Task data:
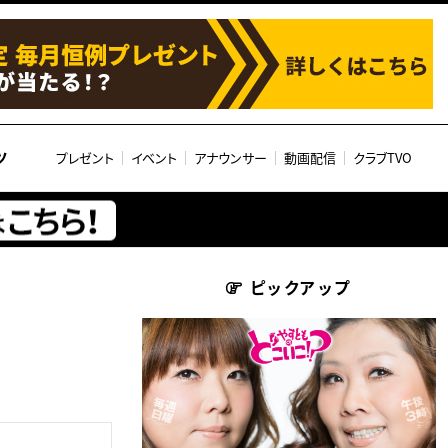
ツ
プレゼント
イベント
アナウンサー
動画配信
クラブTVO
ピックアップ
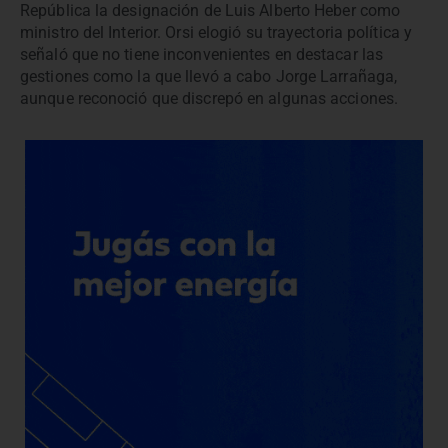
República la designación de Luis Alberto Heber como
ministro del Interior. Orsi elogió su trayectoria política y
señaló que no tiene inconvenientes en destacar las
gestiones como la que llevó a cabo Jorge Larrañaga,
aunque reconoció que discrepó en algunas acciones.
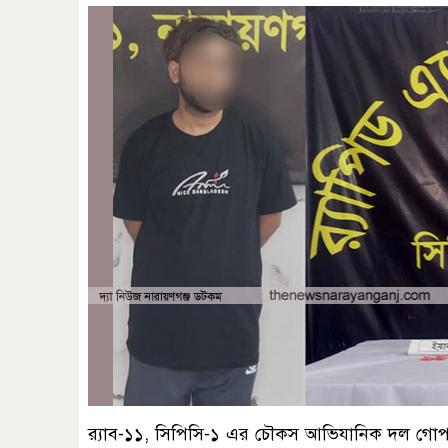
র‍্যাব-১১, সিপিসি-১ এর চৌকস আভিযানিক দল গোপন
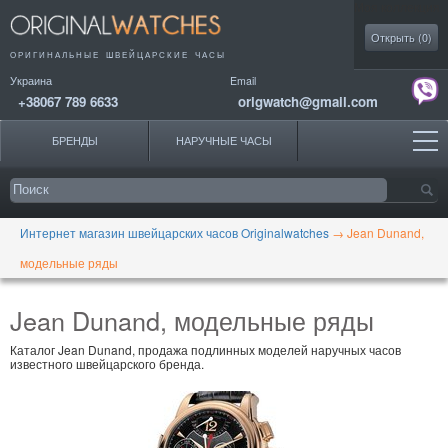
Моя коллекция
Открыть (
0
)
ОРИГИНАЛЬНЫЕ
ШВЕЙЦАРСКИЕ ЧАСЫ
Украина
Email
+38067 789 6633
origwatch@gmail.com
БРЕНДЫ
НАРУЧНЫЕ ЧАСЫ
Интернет магазин швейцарских часов Originalwatches
→
Jean Dunand,
модельные ряды
Jean Dunand, модельные ряды
Каталог Jean Dunand, продажа подлинных моделей наручных часов
известного швейцарского бренда.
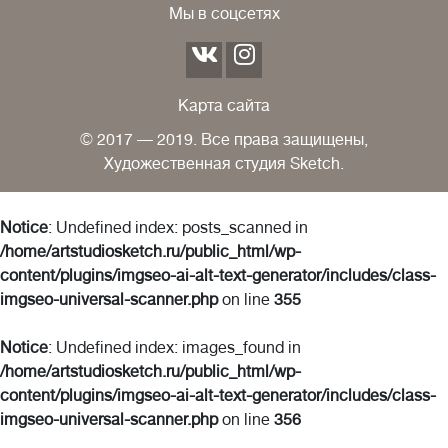
Мы в соцсетях
Карта сайта
© 2017 — 2019. Все права защищены,
Художественная студия Sketch.
Notice
: Undefined index: posts_scanned in
/home/artstudiosketch.ru/public_html/wp-
content/plugins/imgseo-ai-alt-text-generator/includes/class-
imgseo-universal-scanner.php
on line
355
Notice
: Undefined index: images_found in
/home/artstudiosketch.ru/public_html/wp-
content/plugins/imgseo-ai-alt-text-generator/includes/class-
imgseo-universal-scanner.php
on line
356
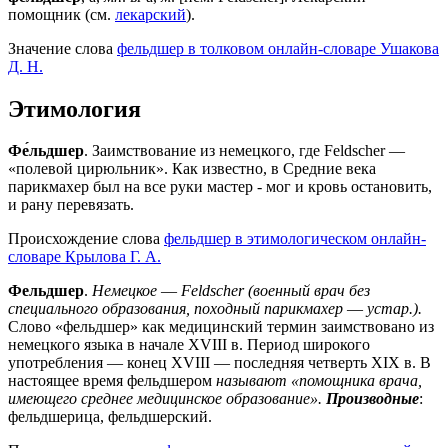
помощник (см.
лекарский
).
Значение слова
фельдшер в толковом онлайн-словаре Ушакова
Д. Н.
Этимология
Фе́льдшер
. Заимствование из немецкого, где Feldscher —
«полевой цирюльник». Как известно, в Средние века
парикмахер был на все руки мастер - мог и кровь остановить,
и рану перевязать.
Происхождение слова
фельдшер в этимологическом онлайн-
словаре Крылова Г. А.
Фельдшер
.
Немецкое
—
Feldscher (военный врач без
специального образования, походный парикмахер
—
устар.).
Слово «фельдшер» как медицинский термин заимствовано из
немецкого языка в начале XVIII в. Период широкого
употребления — конец XVIII — последняя четверть XIX в. В
настоящее время фельдшером
называют «помощника врача,
имеющего среднее медицинское образование».
Производные
:
фельдшерица, фельдшерский.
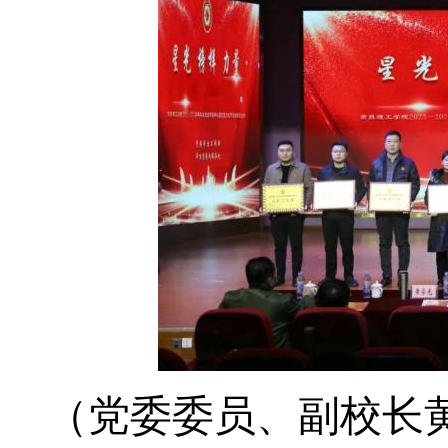
（党委委员、副校长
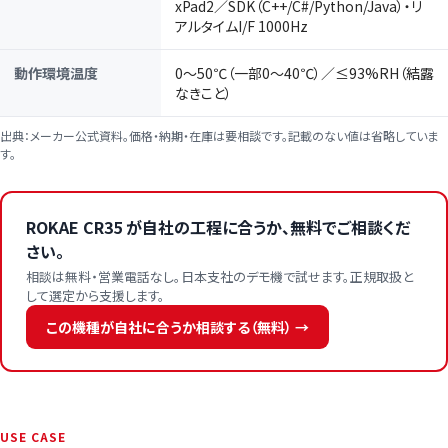
xPad2／SDK（C++/C#/Python/Java）・リ
アルタイムI/F 1000Hz
動作環境温度
0〜50℃（一部0〜40℃）／≤93%RH（結露
なきこと）
出典：メーカー公式資料。価格・納期・在庫は要相談です。記載のない値は省略していま
す。
ROKAE CR35 が自社の工程に合うか、無料でご相談くだ
さい。
相談は無料・営業電話なし。日本支社のデモ機で試せます。正規取扱と
して選定から支援します。
この機種が自社に合うか相談する（無料） →
USE CASE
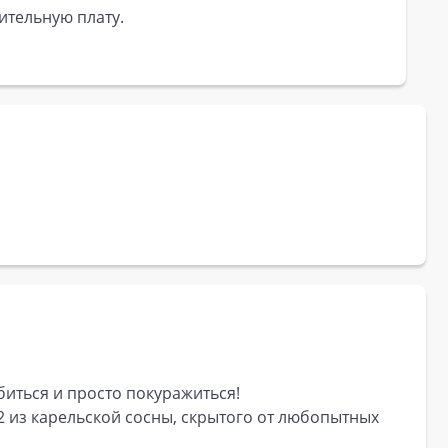
ительную плату.
абиться и просто покуражиться!
 из карельской сосны, скрытого от любопытных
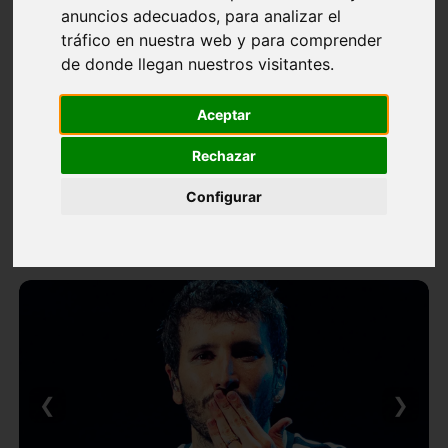
anuncios adecuados, para analizar el
tráfico en nuestra web y para comprender
de donde llegan nuestros visitantes.
Aceptar
Rechazar
Configurar
❮
❯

Instructions to follow: Copy every line above exactly, leaving no picture in the copy.

Expected output:
ツ
プレゼント
イベント
アナウンサー
動画配信
クラブTVO
ピックアップ
República la designación de Luis Alberto Heber como
ministro del Interior. Orsi elogió su trayectoria política y
señaló que no tiene inconvenientes en destacar las
gestiones como la que llevó a cabo Jorge Larrañaga,
aunque reconoció que discrepó en algunas acciones.
র‍্যাব-১১, সিপিসি-১ এর চৌকস আভিযানিক দল গোপন
Моя коллекция
Открыть (
0
)
ОРИГИНАЛЬНЫЕ
ШВЕЙЦАРСКИЕ ЧАСЫ
Украина
Email
+38067 789 6633
origwatch@gmail.com
БРЕНДЫ
НАРУЧНЫЕ ЧАСЫ
Интернет магазин швейцарских часов Originalwatches
→
Jean Dunand,
модельные ряды
Jean Dunand, модельные ряды
Каталог Jean Dunand, продажа подлинных моделей наручных часов
известного швейцарского бренда.
Мы в соцсетях
Карта сайта
© 2017 — 2019. Все права защищены,
Художественная студия Sketch.
Notice
: Undefined index: posts_scanned in
/home/artstudiosketch.ru/public_html/wp-
content/plugins/imgseo-ai-alt-text-generator/includes/class-
imgseo-universal-scanner.php
on line
355
Notice
: Undefined index: images_found in
/home/artstudiosketch.ru/public_html/wp-
content/plugins/imgseo-ai-alt-text-generator/includes/class-
imgseo-universal-scanner.php
on line
356
помощник (см.
лекарский
).
Значение слова
фельдшер в толковом онлайн-словаре Ушакова
Д. Н.
Этимология
Фе́льдшер
. Заимствование из немецкого, где Feldscher —
«полевой цирюльник». Как известно, в Средние века
парикмахер был на все руки мастер - мог и кровь остановить,
и рану перевязать.
Происхождение слова
фельдшер в этимологическом онлайн-
словаре Крылова Г. А.
Фельдшер
.
Немецкое
—
Feldscher (военный врач без
специального образования, походный парикмахер
—
устар.).
Слово «фельдшер» как медицинский термин заимствовано из
немецкого языка в начале XVIII в. Период широкого
употребления — конец XVIII — последняя четверть XIX в. В
настоящее время фельдшером
называют «помощника врача,
имеющего среднее медицинское образование».
Производные
:
фельдшерица, фельдшерский.
（党委委员、副校长
xPad2／SDK（C++/C#/Python/Java）・リ
アルタイムI/F 1000Hz
動作環境温度
0〜50℃（一部0〜40℃）／≤93%RH（結露
なきこと）
出典：メーカー公式資料。価格・納期・在庫は要相談です。記載のない値は省略していま
す。
ROKAE CR35 が自社の工程に合うか、無料でご相談くだ
さい。
相談は無料・営業電話なし。日本支社のデモ機で試せます。正規取扱と
して選定から支援します。
この機種が自社に合うか相談する（無料） →
USE CASE
ительную плату.
абиться и просто покуражиться!
 из карельской сосны, скрытого от любопытных
anuncios adecuados, para analizar el
tráfico en nuestra web y para comprender
de donde llegan nuestros visitantes.
Aceptar
Rechazar
Configurar
❮
❯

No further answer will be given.